EXERCISES:
1. Convert the records, from their first line down to the line containing "Dot at: (384, 391)", into a JSON list of strings with one string per line and all blank lines omitted.
2. Carry on the essay about the BC Liberal Party and electoral reform from the point where it stops.

DOCUMENT:

━━━━━━

I was that kid who nerded out on politics. I joined the Liberal Party at its nadir, when it had zero seats provincially in British Columbia. I could have joined one of the big parties, but I felt at home with the smaller, and not yet even fledgling Liberals.

I went to my first party convention in 1985. The leader of the BC Liberal Party was Art Lee, the first Chinese-Canadian leader in BC history. The BC Liberals were coming off an election where they received 3% of the vote and had no seats.

I worked hard for Art Lee. He came out to my high school, he appeared in the local parade. In fact, at that tender age of 16, I became the president of the Liberal association for the riding of Dewdney. I used to have great chats with the Social Credit MLA Austin Pelton. He would tell me, “I didn’t leave the Liberal Party, the Liberal Party left me.”

This was a refrain from many Liberals turned Socred who understood that a ‘coalition’ was the best way to win against the NDP. Notwithstanding Austy’s tutelage, I continued with the Liberals and we received 7% in the 1986 election and zero seats.

Art Lee moved on and we needed a new leader. Gordon Wilson volunteered and was acclaimed on Halloween day 1987. No seats, no money, and not much more than that. We encountered setback after setback. Yet, Wilson, and a core group, never stopped fighting and kept the party afloat. The Social Credit Party under Bill Vander Zalm was self-destructing and the NDP were, well, the NDP.

Through my university years, I continued to hope for a Liberal breakthrough.

In 1991, we ran (close to) a full slate of candidates and protested our way on to the Leaders’ Television debate. In one brief moment in that debate, Gordon Wilson crystallized the mood of the voters when, pointing at rival Social Credit and NDP leaders, he said, "Here's a classic example of why nothing ever gets done in the province of British Columbia." Wilson and the Liberals went from zero seats to form the Official Opposition and take 33% of the vote.

The BC Liberals would ultimately reshape itself into an electoral coalition that would win four majority governments from 2001 to 2013 and win a plurality of seats in 2017. We didn’t need proportional representation to succeed. We started with nothing. We did it by growing, inviting, including, and responding to the voters.

As you may have guessed, I’m voting to keep First-Past-the-Post (FPTP) and reject the cooked-up Proportional Representation (PR) scheme being pushed by the GreenDP.

━━━━━━

A block of data:
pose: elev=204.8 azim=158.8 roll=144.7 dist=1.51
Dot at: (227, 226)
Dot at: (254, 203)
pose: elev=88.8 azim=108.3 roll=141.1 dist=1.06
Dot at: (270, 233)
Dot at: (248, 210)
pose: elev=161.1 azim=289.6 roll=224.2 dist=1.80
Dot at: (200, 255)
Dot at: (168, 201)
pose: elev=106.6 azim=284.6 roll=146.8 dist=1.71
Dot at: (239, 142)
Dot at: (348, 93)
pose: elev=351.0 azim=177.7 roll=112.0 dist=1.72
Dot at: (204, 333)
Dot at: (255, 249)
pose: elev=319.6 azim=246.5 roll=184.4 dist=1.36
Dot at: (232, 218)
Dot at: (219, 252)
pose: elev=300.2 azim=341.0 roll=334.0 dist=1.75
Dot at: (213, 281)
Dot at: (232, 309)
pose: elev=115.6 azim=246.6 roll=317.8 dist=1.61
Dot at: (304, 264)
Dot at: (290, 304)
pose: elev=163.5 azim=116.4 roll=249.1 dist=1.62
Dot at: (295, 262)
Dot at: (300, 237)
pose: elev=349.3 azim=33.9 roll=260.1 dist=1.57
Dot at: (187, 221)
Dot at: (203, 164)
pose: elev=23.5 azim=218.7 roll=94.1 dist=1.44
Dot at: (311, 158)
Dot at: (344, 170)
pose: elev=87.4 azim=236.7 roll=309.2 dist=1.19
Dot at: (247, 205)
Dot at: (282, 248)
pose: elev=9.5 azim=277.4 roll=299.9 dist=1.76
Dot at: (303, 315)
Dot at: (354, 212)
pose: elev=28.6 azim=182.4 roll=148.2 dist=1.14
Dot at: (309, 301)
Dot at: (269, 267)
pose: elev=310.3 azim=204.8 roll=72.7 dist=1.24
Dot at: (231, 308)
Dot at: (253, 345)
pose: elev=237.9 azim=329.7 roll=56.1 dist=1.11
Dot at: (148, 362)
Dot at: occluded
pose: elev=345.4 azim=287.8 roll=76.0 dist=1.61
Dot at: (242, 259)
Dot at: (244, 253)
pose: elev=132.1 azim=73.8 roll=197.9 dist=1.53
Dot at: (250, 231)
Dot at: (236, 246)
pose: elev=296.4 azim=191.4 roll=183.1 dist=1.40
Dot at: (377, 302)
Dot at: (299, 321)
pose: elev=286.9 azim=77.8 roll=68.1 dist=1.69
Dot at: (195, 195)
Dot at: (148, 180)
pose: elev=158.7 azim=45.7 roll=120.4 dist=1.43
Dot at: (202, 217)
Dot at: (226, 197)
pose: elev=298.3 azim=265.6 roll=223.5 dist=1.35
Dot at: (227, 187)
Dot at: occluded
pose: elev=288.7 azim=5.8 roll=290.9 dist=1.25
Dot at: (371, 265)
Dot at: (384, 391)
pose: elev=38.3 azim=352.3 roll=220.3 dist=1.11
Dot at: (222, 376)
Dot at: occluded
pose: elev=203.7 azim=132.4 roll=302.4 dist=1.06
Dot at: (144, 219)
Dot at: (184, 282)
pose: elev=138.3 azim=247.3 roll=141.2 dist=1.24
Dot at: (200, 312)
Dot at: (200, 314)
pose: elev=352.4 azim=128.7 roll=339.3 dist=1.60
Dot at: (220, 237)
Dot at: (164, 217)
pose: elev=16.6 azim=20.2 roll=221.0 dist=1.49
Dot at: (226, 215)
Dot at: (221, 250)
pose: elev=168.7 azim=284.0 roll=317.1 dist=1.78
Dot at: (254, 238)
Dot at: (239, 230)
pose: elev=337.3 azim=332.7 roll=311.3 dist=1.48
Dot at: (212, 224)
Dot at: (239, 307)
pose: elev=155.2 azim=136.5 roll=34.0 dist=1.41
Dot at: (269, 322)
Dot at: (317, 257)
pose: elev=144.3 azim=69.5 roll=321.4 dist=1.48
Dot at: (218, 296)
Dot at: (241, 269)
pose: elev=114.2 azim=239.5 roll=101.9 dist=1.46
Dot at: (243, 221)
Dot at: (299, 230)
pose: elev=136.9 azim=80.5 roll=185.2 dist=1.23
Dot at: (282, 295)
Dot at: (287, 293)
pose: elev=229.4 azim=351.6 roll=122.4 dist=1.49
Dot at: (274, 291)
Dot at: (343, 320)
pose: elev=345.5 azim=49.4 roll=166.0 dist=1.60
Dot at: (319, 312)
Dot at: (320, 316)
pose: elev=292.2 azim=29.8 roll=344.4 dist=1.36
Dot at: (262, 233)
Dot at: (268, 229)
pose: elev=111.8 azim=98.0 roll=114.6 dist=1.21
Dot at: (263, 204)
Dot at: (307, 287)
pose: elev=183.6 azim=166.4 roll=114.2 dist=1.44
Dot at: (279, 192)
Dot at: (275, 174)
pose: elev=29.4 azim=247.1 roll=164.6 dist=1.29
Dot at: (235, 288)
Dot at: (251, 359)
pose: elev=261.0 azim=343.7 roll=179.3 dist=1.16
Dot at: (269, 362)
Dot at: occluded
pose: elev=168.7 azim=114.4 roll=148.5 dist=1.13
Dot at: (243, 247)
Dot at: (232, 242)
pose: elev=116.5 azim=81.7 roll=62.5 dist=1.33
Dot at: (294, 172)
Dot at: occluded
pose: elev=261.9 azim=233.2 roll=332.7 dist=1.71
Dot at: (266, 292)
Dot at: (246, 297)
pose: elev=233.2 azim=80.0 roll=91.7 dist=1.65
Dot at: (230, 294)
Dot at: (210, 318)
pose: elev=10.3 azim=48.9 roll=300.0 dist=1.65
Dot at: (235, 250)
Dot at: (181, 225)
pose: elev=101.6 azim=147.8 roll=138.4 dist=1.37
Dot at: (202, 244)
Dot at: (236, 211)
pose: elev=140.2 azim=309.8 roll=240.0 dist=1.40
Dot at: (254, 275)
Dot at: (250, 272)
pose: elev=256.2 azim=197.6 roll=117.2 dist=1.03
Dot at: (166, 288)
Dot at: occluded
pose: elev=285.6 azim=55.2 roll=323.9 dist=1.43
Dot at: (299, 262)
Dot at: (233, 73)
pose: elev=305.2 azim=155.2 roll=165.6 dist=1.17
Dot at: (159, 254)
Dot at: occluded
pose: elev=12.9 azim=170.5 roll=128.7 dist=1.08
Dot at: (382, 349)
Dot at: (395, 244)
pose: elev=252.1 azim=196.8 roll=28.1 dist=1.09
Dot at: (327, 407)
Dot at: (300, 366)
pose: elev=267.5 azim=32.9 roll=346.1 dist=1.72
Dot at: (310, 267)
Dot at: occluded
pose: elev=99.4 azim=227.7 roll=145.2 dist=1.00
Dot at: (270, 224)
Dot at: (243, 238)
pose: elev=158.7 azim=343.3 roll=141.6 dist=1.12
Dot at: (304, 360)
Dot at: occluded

━━━━━━

ANSWER SET:
1.
[
  "pose: elev=204.8 azim=158.8 roll=144.7 dist=1.51",
  "Dot at: (227, 226)",
  "Dot at: (254, 203)",
  "pose: elev=88.8 azim=108.3 roll=141.1 dist=1.06",
  "Dot at: (270, 233)",
  "Dot at: (248, 210)",
  "pose: elev=161.1 azim=289.6 roll=224.2 dist=1.80",
  "Dot at: (200, 255)",
  "Dot at: (168, 201)",
  "pose: elev=106.6 azim=284.6 roll=146.8 dist=1.71",
  "Dot at: (239, 142)",
  "Dot at: (348, 93)",
  "pose: elev=351.0 azim=177.7 roll=112.0 dist=1.72",
  "Dot at: (204, 333)",
  "Dot at: (255, 249)",
  "pose: elev=319.6 azim=246.5 roll=184.4 dist=1.36",
  "Dot at: (232, 218)",
  "Dot at: (219, 252)",
  "pose: elev=300.2 azim=341.0 roll=334.0 dist=1.75",
  "Dot at: (213, 281)",
  "Dot at: (232, 309)",
  "pose: elev=115.6 azim=246.6 roll=317.8 dist=1.61",
  "Dot at: (304, 264)",
  "Dot at: (290, 304)",
  "pose: elev=163.5 azim=116.4 roll=249.1 dist=1.62",
  "Dot at: (295, 262)",
  "Dot at: (300, 237)",
  "pose: elev=349.3 azim=33.9 roll=260.1 dist=1.57",
  "Dot at: (187, 221)",
  "Dot at: (203, 164)",
  "pose: elev=23.5 azim=218.7 roll=94.1 dist=1.44",
  "Dot at: (311, 158)",
  "Dot at: (344, 170)",
  "pose: elev=87.4 azim=236.7 roll=309.2 dist=1.19",
  "Dot at: (247, 205)",
  "Dot at: (282, 248)",
  "pose: elev=9.5 azim=277.4 roll=299.9 dist=1.76",
  "Dot at: (303, 315)",
  "Dot at: (354, 212)",
  "pose: elev=28.6 azim=182.4 roll=148.2 dist=1.14",
  "Dot at: (309, 301)",
  "Dot at: (269, 267)",
  "pose: elev=310.3 azim=204.8 roll=72.7 dist=1.24",
  "Dot at: (231, 308)",
  "Dot at: (253, 345)",
  "pose: elev=237.9 azim=329.7 roll=56.1 dist=1.11",
  "Dot at: (148, 362)",
  "Dot at: occluded",
  "pose: elev=345.4 azim=287.8 roll=76.0 dist=1.61",
  "Dot at: (242, 259)",
  "Dot at: (244, 253)",
  "pose: elev=132.1 azim=73.8 roll=197.9 dist=1.53",
  "Dot at: (250, 231)",
  "Dot at: (236, 246)",
  "pose: elev=296.4 azim=191.4 roll=183.1 dist=1.40",
  "Dot at: (377, 302)",
  "Dot at: (299, 321)",
  "pose: elev=286.9 azim=77.8 roll=68.1 dist=1.69",
  "Dot at: (195, 195)",
  "Dot at: (148, 180)",
  "pose: elev=158.7 azim=45.7 roll=120.4 dist=1.43",
  "Dot at: (202, 217)",
  "Dot at: (226, 197)",
  "pose: elev=298.3 azim=265.6 roll=223.5 dist=1.35",
  "Dot at: (227, 187)",
  "Dot at: occluded",
  "pose: elev=288.7 azim=5.8 roll=290.9 dist=1.25",
  "Dot at: (371, 265)",
  "Dot at: (384, 391)"
]

2.
Never once, when I was a teenage vote-splitter, did I feel the need to question the validity of first-past-the-post. It was frustrating, as a third party, to fight against the vote-splitting argument. However, we saw a pathway because we wanted to be a big-tent party.

We worked hard. We earned it. We didn’t ask for political charity.

This is good for our electoral system. Unlike the United States, we have a dynamic party system. We are not bolted to a two-party dynamic that will never change. We have a tradition of protest parties that evolve into mainstream parties. We have also seen fit to relegate some parties to the dustbin of history.

This is good for change and renewal. Under FPTP, the BC Social Credit dropped from 36 years in power to a third-place finish in 1991 to virtual extinction.

Had we had PR, the Socreds would likely still exist.

Maybe some would say, “Great!” But I would say that that party had its day, and it was time to start afresh with something modern. ‘Firing’ a political party introduces a different set of leaders and provides opportunity for young people and new voices.

Across Canada, what’s become of the Union Nationale, the United Farmers of Alberta, the Alberta Social Credit, and the Saskatchewan PCs? These once-dominant parties also went into a period of decay then disappearance. PR would have kept them on life support, delaying change and renewal.

Under FPTP in Canada, there is a natural evolution of protest parties too. When mainstream parties falter, upstart parties emerge. The Progressive Party fused with the Conservatives to form the Progressive Conservatives, a venerable national party for over half a century. When the Reform Party emerged due to western alienation and a post-GST populist uprising, it begat the Canadian Alliance, which joined forces with the PCs into today’s Conservative Party, which governed from 2006 to 2015. Again, this is dynamic activity that is responsive to voters’ desire for change.

Our system allows for this fluidity and change.

FPTP is less forgiving to parties that won’t change, but rewards parties that do. Basically, in our system, to paraphrase Shawshank Redemption, “Parties get busy living, or get busy dying.”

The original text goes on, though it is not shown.